Phelps group shows up at funerals of soldiers who have died in Iraq or Afghanistan and protest that the troops have died as punishment from God aimed at the US which harbors homosexuals.
Starting 10 years ago Phelps and his nut brigade picketed funerals of people who died from AIDS.
Naturally, grieving families don’t care for the pickets.
Shirley Phelps-Roper, Phelps’s daughter and a lawyer for the church, said states cannot interfere with their message that the soldiers had been struck down by God because they were fighting for a country that harbors homosexuals and adulterers.
Lawmakers are ”trying to introduce something that will make them feel better about the holes we’re punching in the facade they live under,” Phelps-Roper said. ”If they pass a law that gets in our way, they will be violating the Constitution, and we will sue them.”
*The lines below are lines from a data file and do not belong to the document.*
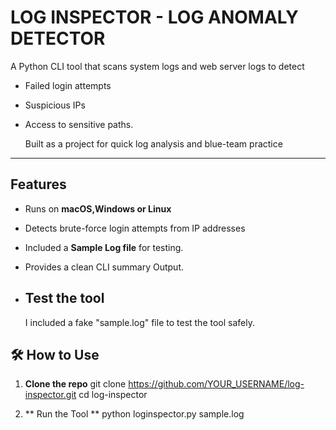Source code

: # LOG INSPECTOR - LOG ANOMALY DETECTOR 
A Python CLI tool that scans system logs and web server logs to detect 
- Failed login attempts
- Suspicious IPs
- Access to sensitive paths.

  Built as a project for quick log analysis and blue-team practice
---
## Features 
- Runs on **macOS,Windows or Linux**
- Detects brute-force login attempts from IP addresses
- Included a **Sample Log file** for testing.
- Provides a clean CLI summary Output.

- ## Test the tool
  I included a fake "sample.log" file to test the tool safely.



## 🛠️ How to Use

1. **Clone the repo**
git clone https://github.com/YOUR_USERNAME/log-inspector.git
cd log-inspector

2. ** Run the Tool **
   python loginspector.py sample.log


  
  
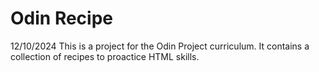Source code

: # Odin Recipe
12/10/2024
This is a project for the Odin Project curriculum. 
It contains a collection of recipes to proactice HTML skills. 
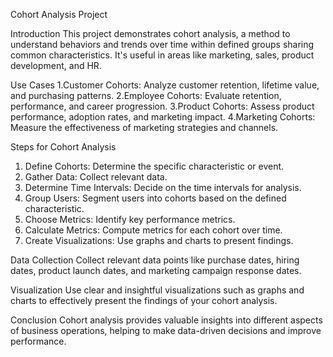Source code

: Cohort Analysis Project

Introduction
This project demonstrates cohort analysis, a method to understand behaviors and trends over time within defined groups sharing common characteristics. It's useful in areas like marketing, sales, product development, and HR.

Use Cases
1.Customer Cohorts: Analyze customer retention, lifetime value, and purchasing patterns.
2.Employee Cohorts: Evaluate retention, performance, and career progression.
3.Product Cohorts: Assess product performance, adoption rates, and marketing impact.
4.Marketing Cohorts: Measure the effectiveness of marketing strategies and channels.

Steps for Cohort Analysis
1. Define Cohorts: Determine the specific characteristic or event.
2. Gather Data: Collect relevant data.
3. Determine Time Intervals: Decide on the time intervals for analysis.
4. Group Users: Segment users into cohorts based on the defined characteristic.
5. Choose Metrics: Identify key performance metrics.
6. Calculate Metrics: Compute metrics for each cohort over time.
7. Create Visualizations: Use graphs and charts to present findings.

Data Collection
Collect relevant data points like purchase dates, hiring dates, product launch dates, and marketing campaign response dates.

Visualization
Use clear and insightful visualizations such as graphs and charts to effectively present the findings of your cohort analysis.

Conclusion
Cohort analysis provides valuable insights into different aspects of business operations, helping to make data-driven decisions and improve performance.
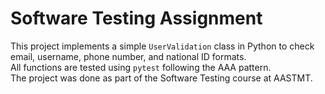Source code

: # Software Testing Assignment

This project implements a simple `UserValidation` class in Python to check email, username, phone number, and national ID formats.  
All functions are tested using `pytest` following the AAA pattern.  
The project was done as part of the Software Testing course at AASTMT.
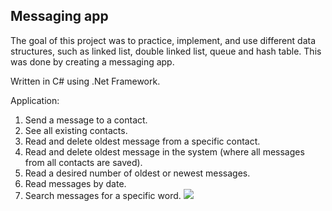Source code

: ## Messaging app

The goal of this project was to practice, implement, and use different data structures, such as linked list, double linked list, queue and hash table.
This was done by creating a messaging app.

Written in C# using .Net Framework.

Application: 
1. Send a message to a contact.
2. See all existing contacts.
3. Read and delete oldest message from a specific contact.
4. Read and delete oldest message in the system (where all messages from all contacts are saved).
5. Read a desired number of oldest or newest messages. 
6. Read messages by date.
7. Search messages for a specific word.
![](https://github.com/Lena-Kalmikov/Message-Queue/blob/main/MessageQueue.gif)
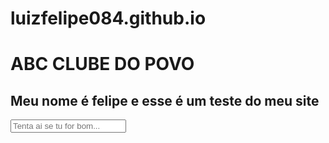 # luizfelipe084.github.io
# ABC CLUBE DO POVO
## Meu nome é felipe e esse é um teste do meu site

<input type="text" name="tentativa" id="tentativa" placeholder="Tenta ai se tu for bom...">
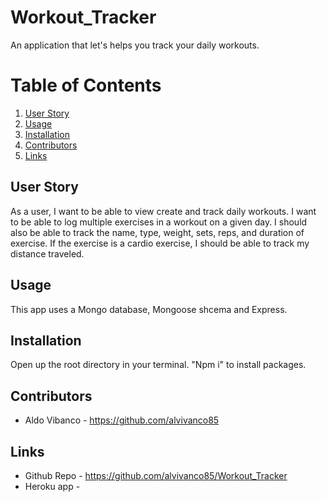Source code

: # Workout_Tracker

An application that let's helps you track your daily workouts. 

# Table of Contents
1. [User Story](#User-Story)
2. [Usage](#Usage)
3. [Installation](#Installation)
4. [Contributors](#Contributors)
5. [Links](#Links)


## User Story

As a user, I want to be able to view create and track daily workouts. I want to be able to log multiple exercises in a workout on a given day. I should also be able to track the name, type, weight, sets, reps, and duration of exercise. If the exercise is a cardio exercise, I should be able to track my distance traveled.


## Usage

This app uses a Mongo database, Mongoose shcema and Express. 

## Installation

Open up the root directory in your terminal. "Npm i" to install packages. 

## Contributors
* Aldo Vibanco - https://github.com/alvivanco85

## Links
* Github Repo - https://github.com/alvivanco85/Workout_Tracker
* Heroku app -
Among the states considering such measures: Illinois, Indiana, Iowa, Kansas, Kentucky, Missouri, Nebraska, Ohio, Oklahoma, South Dakota, Vermont, Virginia, West Virginia, and Wisconsin.
Some of the bills specify noisy, disruptive behavior, or signs with ”fighting words,” as in Wisconsin. Some bar protests within one or two hours before or after a funeral starts; others specify distances ranging from 10 car lengths to five blocks away; some include both.
You know you’ve gone off the deep end when even regular people try to outlaw you.